ACTIVITY: Below are records. Return each one exactly as written.

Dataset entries
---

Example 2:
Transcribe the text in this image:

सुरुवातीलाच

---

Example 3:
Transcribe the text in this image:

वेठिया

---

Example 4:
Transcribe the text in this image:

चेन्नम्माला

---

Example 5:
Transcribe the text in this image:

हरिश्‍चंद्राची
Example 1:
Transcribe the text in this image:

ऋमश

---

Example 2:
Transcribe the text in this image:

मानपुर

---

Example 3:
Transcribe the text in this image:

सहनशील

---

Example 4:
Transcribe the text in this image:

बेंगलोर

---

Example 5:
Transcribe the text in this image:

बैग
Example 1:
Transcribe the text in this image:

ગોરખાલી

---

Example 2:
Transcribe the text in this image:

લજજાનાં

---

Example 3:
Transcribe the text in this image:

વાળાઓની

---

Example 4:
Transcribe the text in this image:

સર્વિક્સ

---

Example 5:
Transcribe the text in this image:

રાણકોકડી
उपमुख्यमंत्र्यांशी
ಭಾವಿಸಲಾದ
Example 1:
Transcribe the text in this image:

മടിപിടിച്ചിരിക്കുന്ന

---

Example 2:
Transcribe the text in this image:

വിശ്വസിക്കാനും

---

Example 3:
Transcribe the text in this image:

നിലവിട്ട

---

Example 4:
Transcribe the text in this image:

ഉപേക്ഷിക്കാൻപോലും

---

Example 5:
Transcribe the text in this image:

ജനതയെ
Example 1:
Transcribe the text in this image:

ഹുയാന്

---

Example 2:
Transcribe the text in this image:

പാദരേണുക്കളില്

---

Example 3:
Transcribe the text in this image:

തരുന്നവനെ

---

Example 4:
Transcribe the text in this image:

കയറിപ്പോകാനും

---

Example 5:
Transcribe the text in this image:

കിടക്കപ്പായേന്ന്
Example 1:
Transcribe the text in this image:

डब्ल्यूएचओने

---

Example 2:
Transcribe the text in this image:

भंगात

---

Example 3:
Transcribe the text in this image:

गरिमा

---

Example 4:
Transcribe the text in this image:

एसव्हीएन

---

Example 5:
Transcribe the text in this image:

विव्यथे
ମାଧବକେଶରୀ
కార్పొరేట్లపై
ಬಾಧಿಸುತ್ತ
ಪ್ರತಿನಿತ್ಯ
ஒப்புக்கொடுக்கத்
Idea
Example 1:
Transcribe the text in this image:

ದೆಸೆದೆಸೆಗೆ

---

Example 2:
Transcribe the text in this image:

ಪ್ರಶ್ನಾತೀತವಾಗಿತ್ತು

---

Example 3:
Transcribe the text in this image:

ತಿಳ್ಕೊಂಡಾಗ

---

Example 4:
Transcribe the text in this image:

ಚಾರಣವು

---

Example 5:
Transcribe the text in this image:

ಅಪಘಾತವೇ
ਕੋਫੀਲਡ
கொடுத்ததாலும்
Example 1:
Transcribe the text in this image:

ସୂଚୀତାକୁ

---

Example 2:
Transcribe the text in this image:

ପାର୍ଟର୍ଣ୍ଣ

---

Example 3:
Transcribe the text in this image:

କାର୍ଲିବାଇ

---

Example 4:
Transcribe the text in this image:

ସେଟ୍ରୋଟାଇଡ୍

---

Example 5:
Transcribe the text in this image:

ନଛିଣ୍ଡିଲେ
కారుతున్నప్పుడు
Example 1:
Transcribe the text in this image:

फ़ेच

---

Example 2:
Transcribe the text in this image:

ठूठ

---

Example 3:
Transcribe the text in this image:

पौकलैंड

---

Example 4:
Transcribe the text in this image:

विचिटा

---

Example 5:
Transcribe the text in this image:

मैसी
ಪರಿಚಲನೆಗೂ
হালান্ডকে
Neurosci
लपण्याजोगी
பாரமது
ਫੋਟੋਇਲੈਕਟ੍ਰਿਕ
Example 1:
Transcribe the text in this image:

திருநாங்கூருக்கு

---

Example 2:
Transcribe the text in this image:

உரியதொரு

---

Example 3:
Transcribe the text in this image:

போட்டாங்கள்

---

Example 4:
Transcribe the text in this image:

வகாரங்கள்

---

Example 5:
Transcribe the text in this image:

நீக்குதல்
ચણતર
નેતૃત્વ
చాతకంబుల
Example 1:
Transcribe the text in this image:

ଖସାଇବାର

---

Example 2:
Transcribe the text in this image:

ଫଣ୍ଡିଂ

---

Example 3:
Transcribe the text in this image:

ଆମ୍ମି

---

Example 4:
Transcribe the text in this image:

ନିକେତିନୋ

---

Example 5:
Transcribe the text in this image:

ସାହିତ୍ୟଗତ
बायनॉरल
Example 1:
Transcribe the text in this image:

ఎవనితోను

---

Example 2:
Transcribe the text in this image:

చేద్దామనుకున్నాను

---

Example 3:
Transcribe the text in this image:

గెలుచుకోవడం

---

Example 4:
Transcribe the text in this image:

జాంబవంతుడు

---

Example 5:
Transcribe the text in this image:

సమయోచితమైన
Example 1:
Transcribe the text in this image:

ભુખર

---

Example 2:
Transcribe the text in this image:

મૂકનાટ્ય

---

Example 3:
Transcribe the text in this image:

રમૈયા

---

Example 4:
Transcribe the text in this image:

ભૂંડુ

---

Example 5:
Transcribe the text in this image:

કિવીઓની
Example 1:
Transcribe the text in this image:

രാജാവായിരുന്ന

WORKED SOLUTION:
---

Example 2:
Transcribe the text in this image:

सुरुवातीलाच

---

Example 3:
Transcribe the text in this image:

वेठिया

---

Example 4:
Transcribe the text in this image:

चेन्नम्माला

---

Example 5:
Transcribe the text in this image:

हरिश्‍चंद्राची
Example 1:
Transcribe the text in this image:

ऋमश

---

Example 2:
Transcribe the text in this image:

मानपुर

---

Example 3:
Transcribe the text in this image:

सहनशील

---

Example 4:
Transcribe the text in this image:

बेंगलोर

---

Example 5:
Transcribe the text in this image:

बैग
Example 1:
Transcribe the text in this image:

ગોરખાલી

---

Example 2:
Transcribe the text in this image:

લજજાનાં

---

Example 3:
Transcribe the text in this image:

વાળાઓની

---

Example 4:
Transcribe the text in this image:

સર્વિક્સ

---

Example 5:
Transcribe the text in this image:

રાણકોકડી
उपमुख्यमंत्र्यांशी
ಭಾವಿಸಲಾದ
Example 1:
Transcribe the text in this image:

മടിപിടിച്ചിരിക്കുന്ന

---

Example 2:
Transcribe the text in this image:

വിശ്വസിക്കാനും

---

Example 3:
Transcribe the text in this image:

നിലവിട്ട

---

Example 4:
Transcribe the text in this image:

ഉപേക്ഷിക്കാൻപോലും

---

Example 5:
Transcribe the text in this image:

ജനതയെ
Example 1:
Transcribe the text in this image:

ഹുയാന്

---

Example 2:
Transcribe the text in this image:

പാദരേണുക്കളില്

---

Example 3:
Transcribe the text in this image:

തരുന്നവനെ

---

Example 4:
Transcribe the text in this image:

കയറിപ്പോകാനും

---

Example 5:
Transcribe the text in this image:

കിടക്കപ്പായേന്ന്
Example 1:
Transcribe the text in this image:

डब्ल्यूएचओने

---

Example 2:
Transcribe the text in this image:

भंगात

---

Example 3:
Transcribe the text in this image:

गरिमा

---

Example 4:
Transcribe the text in this image:

एसव्हीएन

---

Example 5:
Transcribe the text in this image:

विव्यथे
ମାଧବକେଶରୀ
కార్పొరేట్లపై
ಬಾಧಿಸುತ್ತ
ಪ್ರತಿನಿತ್ಯ
ஒப்புக்கொடுக்கத்
Idea
Example 1:
Transcribe the text in this image:

ದೆಸೆದೆಸೆಗೆ

---

Example 2:
Transcribe the text in this image:

ಪ್ರಶ್ನಾತೀತವಾಗಿತ್ತು

---

Example 3:
Transcribe the text in this image:

ತಿಳ್ಕೊಂಡಾಗ

---

Example 4:
Transcribe the text in this image:

ಚಾರಣವು

---

Example 5:
Transcribe the text in this image:

ಅಪಘಾತವೇ
ਕੋਫੀਲਡ
கொடுத்ததாலும்
Example 1:
Transcribe the text in this image:

ସୂଚୀତାକୁ

---

Example 2:
Transcribe the text in this image:

ପାର୍ଟର୍ଣ୍ଣ

---

Example 3:
Transcribe the text in this image:

କାର୍ଲିବାଇ

---

Example 4:
Transcribe the text in this image:

ସେଟ୍ରୋଟାଇଡ୍

---

Example 5:
Transcribe the text in this image:

ନଛିଣ୍ଡିଲେ
కారుతున్నప్పుడు
Example 1:
Transcribe the text in this image:

फ़ेच

---

Example 2:
Transcribe the text in this image:

ठूठ

---

Example 3:
Transcribe the text in this image:

पौकलैंड

---

Example 4:
Transcribe the text in this image:

विचिटा

---

Example 5:
Transcribe the text in this image:

मैसी
ಪರಿಚಲನೆಗೂ
হালান্ডকে
Neurosci
लपण्याजोगी
பாரமது
ਫੋਟੋਇਲੈਕਟ੍ਰਿਕ
Example 1:
Transcribe the text in this image:

திருநாங்கூருக்கு

---

Example 2:
Transcribe the text in this image:

உரியதொரு

---

Example 3:
Transcribe the text in this image:

போட்டாங்கள்

---

Example 4:
Transcribe the text in this image:

வகாரங்கள்

---

Example 5:
Transcribe the text in this image:

நீக்குதல்
ચણતર
નેતૃત્વ
చాతకంబుల
Example 1:
Transcribe the text in this image:

ଖସାଇବାର

---

Example 2:
Transcribe the text in this image:

ଫଣ୍ଡିଂ

---

Example 3:
Transcribe the text in this image:

ଆମ୍ମି

---

Example 4:
Transcribe the text in this image:

ନିକେତିନୋ

---

Example 5:
Transcribe the text in this image:

ସାହିତ୍ୟଗତ
बायनॉरल
Example 1:
Transcribe the text in this image:

ఎవనితోను

---

Example 2:
Transcribe the text in this image:

చేద్దామనుకున్నాను

---

Example 3:
Transcribe the text in this image:

గెలుచుకోవడం

---

Example 4:
Transcribe the text in this image:

జాంబవంతుడు

---

Example 5:
Transcribe the text in this image:

సమయోచితమైన
Example 1:
Transcribe the text in this image:

ભુખર

---

Example 2:
Transcribe the text in this image:

મૂકનાટ્ય

---

Example 3:
Transcribe the text in this image:

રમૈયા

---

Example 4:
Transcribe the text in this image:

ભૂંડુ

---

Example 5:
Transcribe the text in this image:

કિવીઓની
Example 1:
Transcribe the text in this image:

രാജാവായിരുന്ന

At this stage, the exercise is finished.